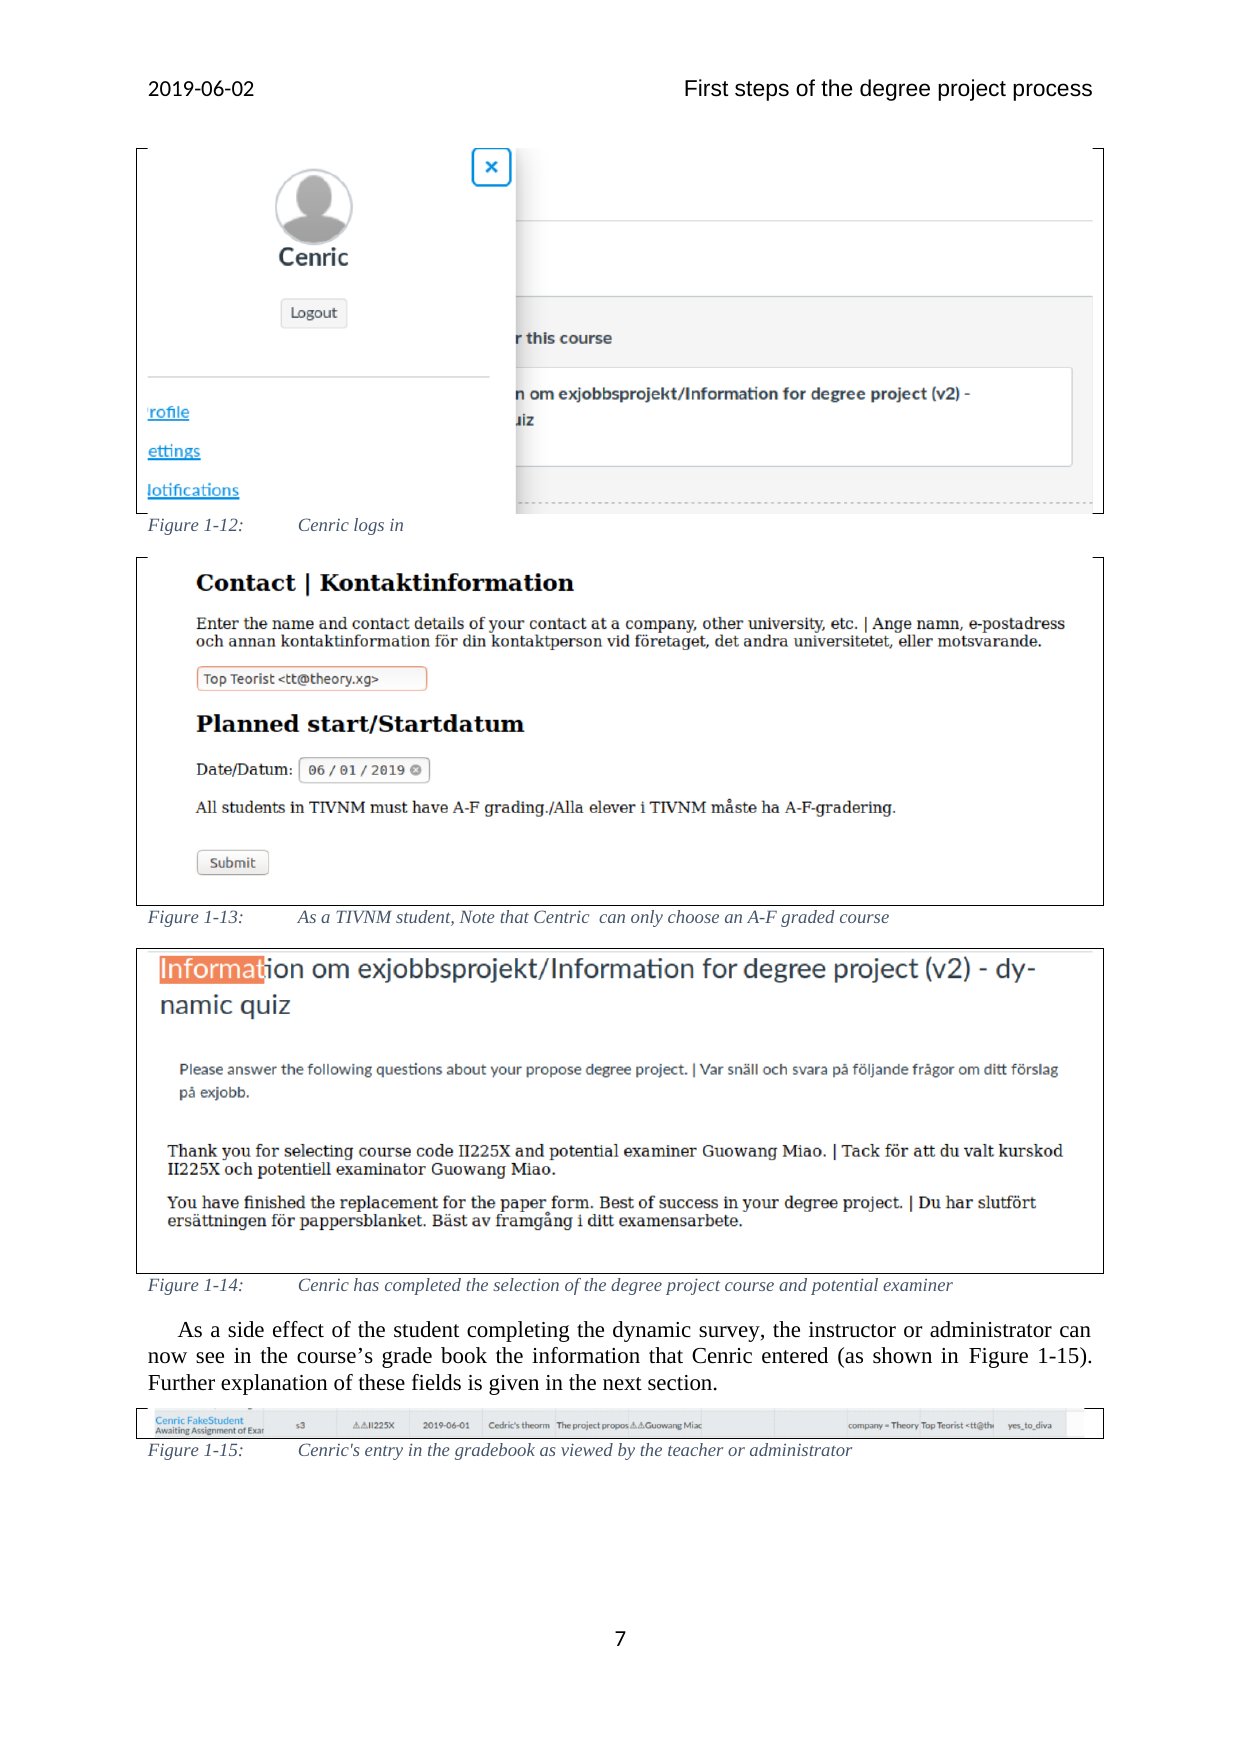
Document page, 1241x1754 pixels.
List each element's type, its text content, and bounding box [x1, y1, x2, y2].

picture [147, 1408, 1085, 1438]
picture [147, 557, 1093, 905]
table_header [1093, 558, 1103, 905]
picture [147, 949, 1093, 1273]
text Figure -: As a TIVNM student, Note that Centric can only choose an A-F graded course [148, 906, 1093, 927]
table_header [137, 149, 147, 513]
table_header [1093, 949, 1103, 1273]
table_header [137, 1409, 147, 1438]
text Figure -: Cenric's entry in the gradebook as viewed by the teacher or administrator [148, 1439, 1093, 1460]
text Figure -: Cenric has completed the selection of the degree project course and potential examiner [148, 1274, 1093, 1295]
picture [147, 148, 1093, 514]
text Figure -: Cenric logs in [148, 514, 1093, 536]
table_header [137, 949, 147, 1273]
table_header [1093, 149, 1103, 513]
table_header [137, 558, 147, 905]
table_header [1085, 1409, 1103, 1438]
text As a side effect of the student completing the dynamic survey, the instructor or administrator can now see in the course’s grade book the information that Cenric entered (as shown in Figure 1-14). Further explanation of these fields is given in the next section. [148, 1316, 1093, 1395]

------------

# Task:
From the records above, pull out every line containing the word "that".

# Response to this task:
text Figure -: As a TIVNM student, Note that Centric can only choose an A-F graded course [148, 906, 1093, 927]
text As a side effect of the student completing the dynamic survey, the instructor or administrator can now see in the course’s grade book the information that Cenric entered (as shown in Figure 1-14). Further explanation of these fields is given in the next section. [148, 1316, 1093, 1395]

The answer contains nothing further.